Tuesday, March 18, 2014
Movie Review: The Beyond (AKA Seven Doors of Death)
Set in Louisiana, the film opens in 1927 as we witness the brutal murder of an artist named Schewick at the Seven Doors Hotel. Scheweick is whipped, crucified, and melted with some sort of acid by the locals. Years later, Liza Merril (Catriona MacColl) moves from New York to Louisiana after she learns that she has inherited the somewhat run down hotel. Intent on opening the hotel, Liza moves forward with renovations even after two tragic accidents involving a roofer and a plumber. As the renovations continue, stranger and stranger events continue to happen and Liza begins to realize that her inheritance has more problems than a flood basement and faulty wiring. Strange visions, terrible revenants, and a mysterious book called the Book of Eibon (a nice Lovecraft nod) begin to reveal that the hotel itself houses a portal to Hell which has been disturbed.
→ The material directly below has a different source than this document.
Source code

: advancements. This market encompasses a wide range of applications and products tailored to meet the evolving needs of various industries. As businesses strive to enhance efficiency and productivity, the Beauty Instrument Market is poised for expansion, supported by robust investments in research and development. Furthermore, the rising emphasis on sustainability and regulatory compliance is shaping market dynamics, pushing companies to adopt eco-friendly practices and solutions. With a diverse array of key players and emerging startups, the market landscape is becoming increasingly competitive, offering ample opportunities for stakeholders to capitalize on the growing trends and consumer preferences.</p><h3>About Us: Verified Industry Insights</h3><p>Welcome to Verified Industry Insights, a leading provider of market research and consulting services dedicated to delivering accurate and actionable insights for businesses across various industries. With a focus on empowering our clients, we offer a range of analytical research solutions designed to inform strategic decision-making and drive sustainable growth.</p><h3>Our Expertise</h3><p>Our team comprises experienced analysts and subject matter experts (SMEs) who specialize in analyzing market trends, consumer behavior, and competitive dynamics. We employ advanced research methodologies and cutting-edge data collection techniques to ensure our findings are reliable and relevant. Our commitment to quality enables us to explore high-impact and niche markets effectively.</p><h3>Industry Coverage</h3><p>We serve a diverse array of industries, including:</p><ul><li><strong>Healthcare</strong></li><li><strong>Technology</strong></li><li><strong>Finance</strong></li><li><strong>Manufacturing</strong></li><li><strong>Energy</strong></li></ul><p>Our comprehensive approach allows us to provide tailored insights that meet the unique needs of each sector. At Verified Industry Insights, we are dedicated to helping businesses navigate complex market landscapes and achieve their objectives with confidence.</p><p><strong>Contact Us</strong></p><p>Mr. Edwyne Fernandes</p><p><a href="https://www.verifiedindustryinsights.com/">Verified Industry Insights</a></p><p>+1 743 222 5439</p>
Prior to watching this film the only Lucio Fulci film I had seen was Zombi 2, but let me say that I now plan to try and watch more of his stuff as I'm impressed by what I've seen so far. While it sounds like I've mostly focusing on the gore, I do want to emphasize that this is a really well rounded horror film. It has a fantastic cast, an excellent soundtrack that is bizarrely wonderful, and an atmosphere that just perfect in contributing to the sense of impending doom that we know is inevitable. Fulci's trademark closeup shots brilliantly capture every stomach churning death, every sinister omen, and every look of intense terror. As you watch the movie, pay attention to how much Fulci focuses on the eyes of the characters. Not only do we see closeups of the characters' eyes to help us understand them, but eyes and sight are a central theme of the film. When characters are attacked, often it is their eyes that are targeted. When we initially introduced to the evil presence lurking in the Seven Doors Hotel, it is a glimpse of eyes. One of the most haunting characters is a young blind woman, an almost prophetic figure who attempts to intervene in the film's tragic events. Watching The Beyond, you'll either find your own eyes intensely glued to the screen or covered by your hands as you turn away from the horrors this film has to offer. Give it a try and see how you fare with your visit to the Seven Doors Hotel.